TRANSLATION: Retire-then-rehire programs are costing taxpayers millions of dollars in pensions.

What’s fair about telling private sector employees that they’re getting hit with a tax increase to pay for a teacher to retire when they’re 55, then start collecting a pension, then go on a month-long vacation before getting a cushy consultant’s job? That’s the system as it currently exists.

Why should taxpayers be funding a pension fund so public sector employees can retire when they’re fifty-something, especially when it’s a defined benefit pension plan?

There’s a fight brewing on this crisis. This provides a good glimpse into the bailout fight:

Rep. Phyllis Kahn, DFL-Minneapolis, who will sponsor the House version of the bill, said this proposal is “fair, appropriate and prudent.”

She noted that St. Paul Teachers received no state aid from 1987 to 1993. The state provided $22 million in annual aid to help the former Minneapolis teachers’ pension fund reduce its shortfall before it merged into the state’s larger Teachers Retirement Association pension fund.

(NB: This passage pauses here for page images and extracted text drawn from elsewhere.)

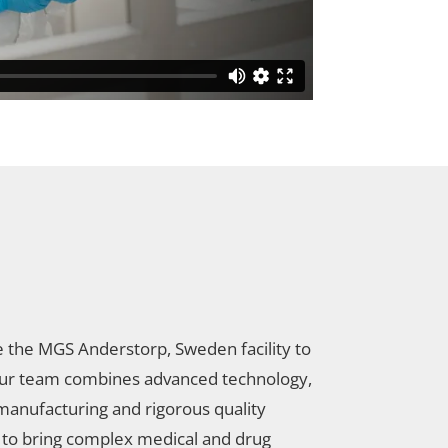
e the MGS Anderstorp, Sweden facility to
ur team combines advanced technology,
manufacturing and rigorous quality
 to bring complex medical and drug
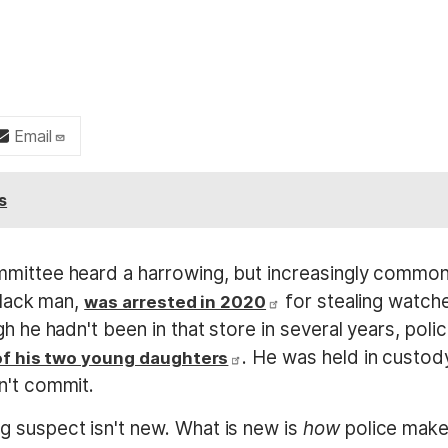
Email
s
mmittee heard a harrowing, but increasingly common
Black man,
for stealing watch
was arrested in 2020
h he hadn't been in that store in several years, poli
. He was held in custod
 of his two young daughters
n't commit.
 suspect isn't new. What is new is
how
police mak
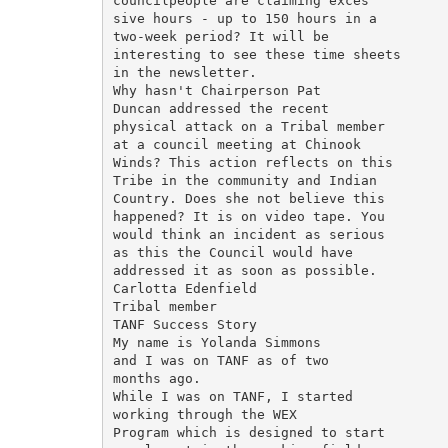
councilpeople are claiming exces­

sive hours - up to 150 hours in a

two-week period? It will be

interesting to see these time sheets

in the newsletter.

Why hasn't Chairperson Pat

Duncan addressed the recent

physical attack on a Tribal member

at a council meeting at Chinook

Winds? This action reflects on this

Tribe in the community and Indian

Country. Does she not believe this

happened? It is on video tape. You

would think an incident as serious

as this the Council would have

addressed it as soon as possible.

Carlotta Edenfield

Tribal member

TANF Success Story

My name is Yolanda Simmons

and I was on TANF as of two

months ago.

While I was on TANF, I started

working through the WEX

Program which is designed to start
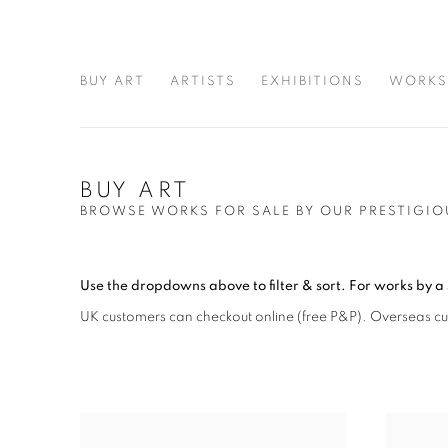
BUY ART
ARTISTS
EXHIBITIONS
WORKS
BUY ART
BROWSE WORKS FOR SALE BY OUR PRESTIGIO
Use the dropdowns above to filter & sort.
For works by a 
UK customers can checkout online (free P&P)
. Overseas c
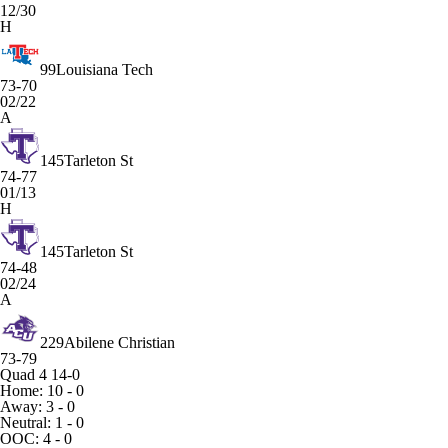
12/30
H
99
Louisiana Tech
73-70
02/22
A
145
Tarleton St
74-77
01/13
H
145
Tarleton St
74-48
02/24
A
229
Abilene Christian
73-79
Quad 4
14-0
Home: 10 - 0
Away: 3 - 0
Neutral: 1 - 0
OOC: 4 - 0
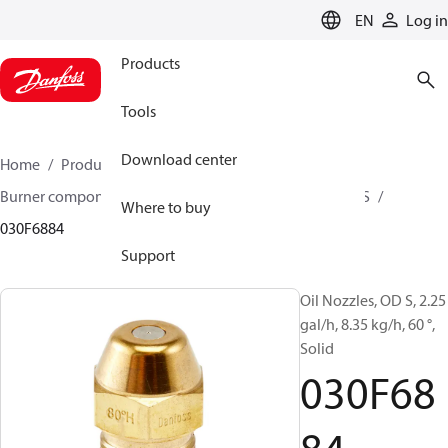
LANGUAGE
EN
Log in
Products
Tools
Download center
Home
Products
Climate Solutions for heating
Burner components
Oil nozzles
OD B / OD H / OD S
Where to buy
030F6884
Support
Oil Nozzles, OD S, 2.25
gal/h, 8.35 kg/h, 60 °,
Solid
030F68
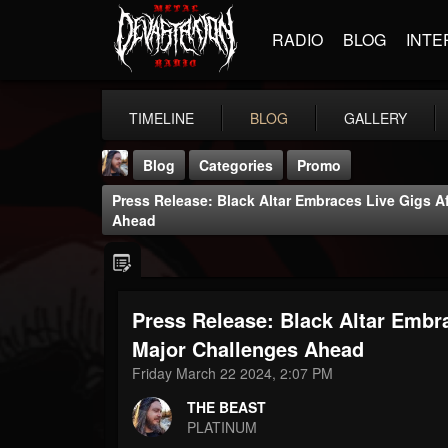
RADIO
BLOG
INTE
TIMELINE
BLOG
GALLERY
Blog
Categories
Promo
Press Release: Black Altar Embraces Live Gigs A
Ahead
Press Release: Black Altar Embra
THE BEAST
@thebeast
Major Challenges Ahead
Friday March 22 2024, 2:07 PM
FOLLOWERS
FOLLOWING
UPDATES
203493
202954
41905
THE BEAST
PLATINUM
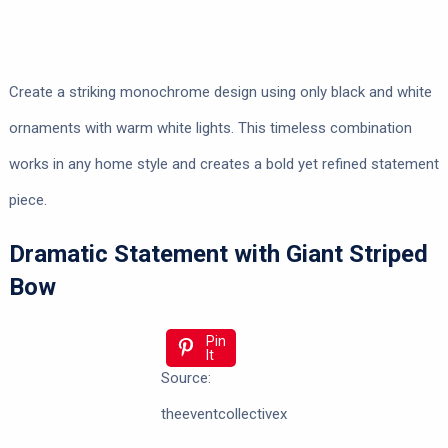
Create a striking monochrome design using only black and white
ornaments with warm white lights. This timeless combination
works in any home style and creates a bold yet refined statement
piece.
Dramatic Statement with Giant Striped
Bow
Pin
It
Source:
theeventcollectivex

But Thompson rejects the idea of using taxpayer dollars to shore up the fund while many private-sector workers are scaling back their own retirement plans because of the market downturn. He said the proposal is especially unpalatable because its proposed benefit increase negates the higher contributions from employees.

“In a nutshell, the St. Paul Teachers’ Retirement Fund is looking for a net increase in benefits, with the state acting as a guarantor of their investments,” he said. “In this economy, that’s really asking a lot.”

Rep. Kahn’s reply exposed the system’s flaw when she said that St. Paul teachers didn’t receive any state aid from 1987 through 1993. The first pertinent question is “why should Minnesota taxpayers bailout a St. Paul public employees pension plan”? The thinking should’ve been that a pension plan that’s underfunded at a time when the economy and stock market are going strong has a major structural flaw.

The response back then should’ve been to either insist on major structural reforms or let the teachers and trustees run the pension into bankruptcy. Overpromising isn’t a virtue. It’s a curse.

Sen. Thompson is right in saying that it’s wrong to ask taxpayers to fund a bailout that would improve benefits for people in the St. Paul Teachers’ Retirement Fund. With people living longer, increasing benefits isn’t sustainable. That means this pension fund will need another bailout a decade from now.

How’s that fair to private sector taxpayers?